Oral squamous cell carcinoma (OSCC), one type of head and neck cancer, is located at the 10th of human malignant and reached about 40 and 55 % survival rates after clinical treatment [1]. OSCC is typically treated with surgery, radiotherapy, chemoradiation, or combined with these clinical treatments. To date, photodynamic therapy (PDT) was collected as a new efficacy clinical approach in OSCC treatment by specifically visible light excitation due to it holding low-toxic, non-invasive treatment and low-side effects, etc. A previous study showed that human tongue squamous cell carcinoma treated with 5-aminolevulinic acid, one precursor of photosensitizer protoporphyrin XI, reduces cancer cell proliferation by increasing cell apoptosis signaling [2]. Since PDT was applied in clinical cancer treatment by its specificity and sensitivity, the antitumor effects of PDT may result in direct or indirect tumor cell death/damage through activation of non-specific and specific immune responses against the tumor cell progress [[3], [4], [5]].

5, 10, 15, 20-Tetrakis(3-hydroxyphenyl)chlorin (also called temoporfin) is one of the potent second-generation synthetic photosensitizers of PDT for treating with head-neck carcinoma in clinical therapy by specifically light excitation, including oral malignant tissue [6,7]. Moreover, temoporfin (Temo) induced cell death may correlate with cellular reactive oxygen species (ROS) generation [8,9]. In addition, cellular ROS induct several ways of cell death, such as apoptosis, autophagy, and ferroptosis [10]. Ferroptosis is an iron-dependent form of nonapoptotic cell death. System Xc− regulates cystine uptake for glutathione (GSH) synthesis, playing a crucial role in antioxidant defense. Its inhibition or suppression by P53 leads to reduced glutathione peroxidase 4 (GPX4) activity, lipid ROS buildup, and ferroptosiss [11]. GSH is necessary for the normal physiological function of GPX4. Intracellular GSH synthesis is catalyzed by glutamate–cysteine ligase [12]. Ferroptosis has been implicated in a range of different diseases including cancer, inflammation, neurodegeneration, and kidney injury [13]. Numerous studies have shown that the regulation of ferroptosis can influence the effectiveness of cancer therapies and may even reverse resistance to treatment. However, it is still incompletely known that temoporfin-triggered cancer cell mortality by which cell death induction signals, especially in ferroptosis.

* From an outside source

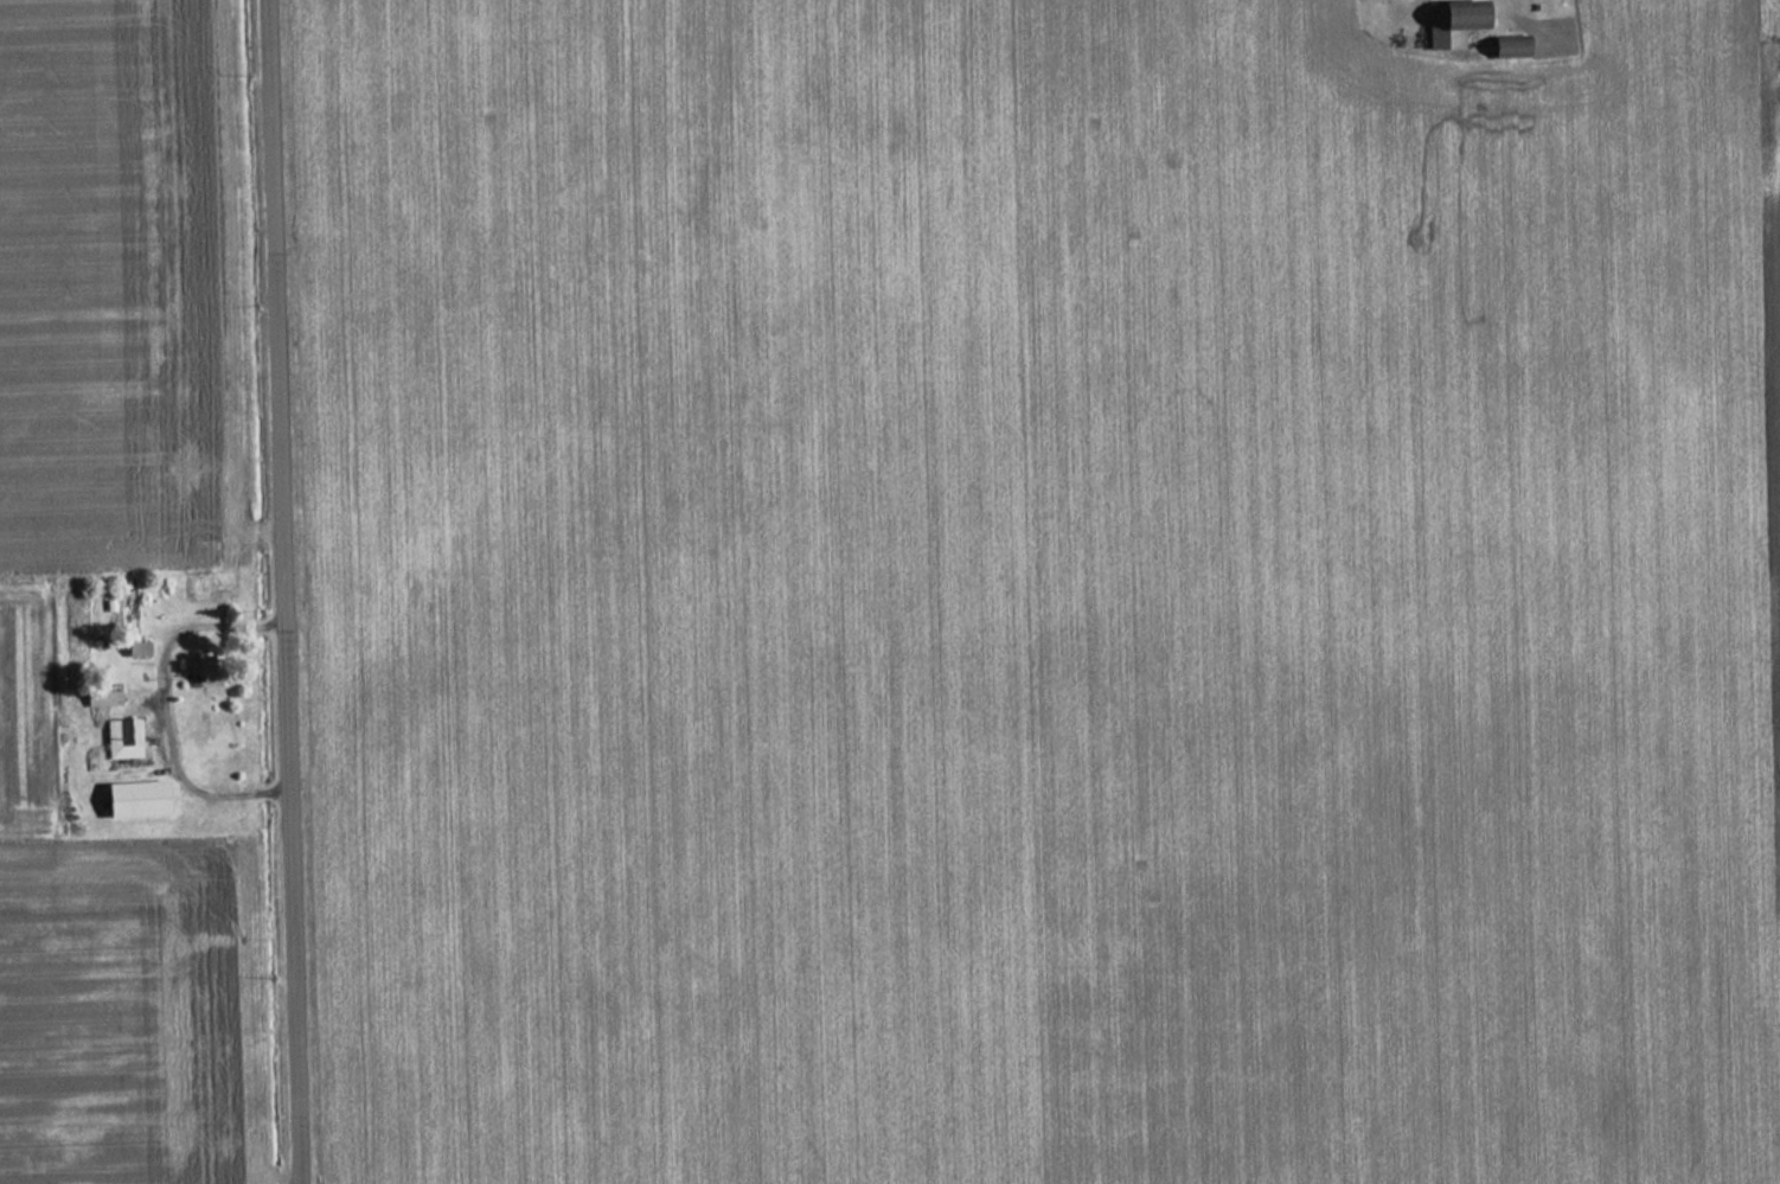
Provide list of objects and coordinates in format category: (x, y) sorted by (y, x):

Induction of intracellular levels of cellular free radicals leads to elimination of cancer cells which might provide a new concept in clinical therapy [14]. In the antioxidant defense system, the enzymatic components, such as superoxide dismutase (SOD) and catalase (CAT), as well as non-enzymatic mechanisms, such as glutathione (GSH), for against cellular oxidative stress. At the beginning, intracellular O2•− was formed during the action of SOD that converted to the hydrogen peroxide (H2O2). Next, nuclear factor erythroid 2–related factor 2 (Nrf-2) as a nuclear transcription factor accounts for increasing the transcription/translation of catalase, which leads to degradation of H2O2 in the cell [15]. On the other side, GSH played another chelation role in the prevention of O2•−/H2O2 induced damages which formed oxidative GSH (GSSG) by glutathione peroxidases (GPX) and recycled to GSH by glutathione reductase (GR) [16]. This defense system prevents normal or cancer cell death [17]. If the antioxidant defense system fails, high levels of H2O2 have damaging effects on cells caused the lipid peroxidation, DNA damage or mitochondria dysfunction are induced cell death under dysfunctional of antioxidant defense system [18].

It is well known that the promotion of the hypoxia microenvironment contributed to cancer cell proliferation, angiogenesis, and tumor metastasis [19]. Recently, hypoxia has been illustrated it limited therapeutic effects of PDT to treatment with oral carcinoma [20]. Another study indicated that PDT remained maintain ability in induction of cancer cell toxicity in the hypoxia environment [21]. Therefore, from the literature review, we hypothesized that temoporfin would resistance to oral carcinoma development by elevating ROS accumulation for activating cell death programing by oxidative stress possibly. However, temoporfin-induced cell death presented controversial results in different oxygen level in the previous studies. Thus, we also investigate the effects of the temoprofin-induced cell death under normoxic and hypoxic conditions in the present study.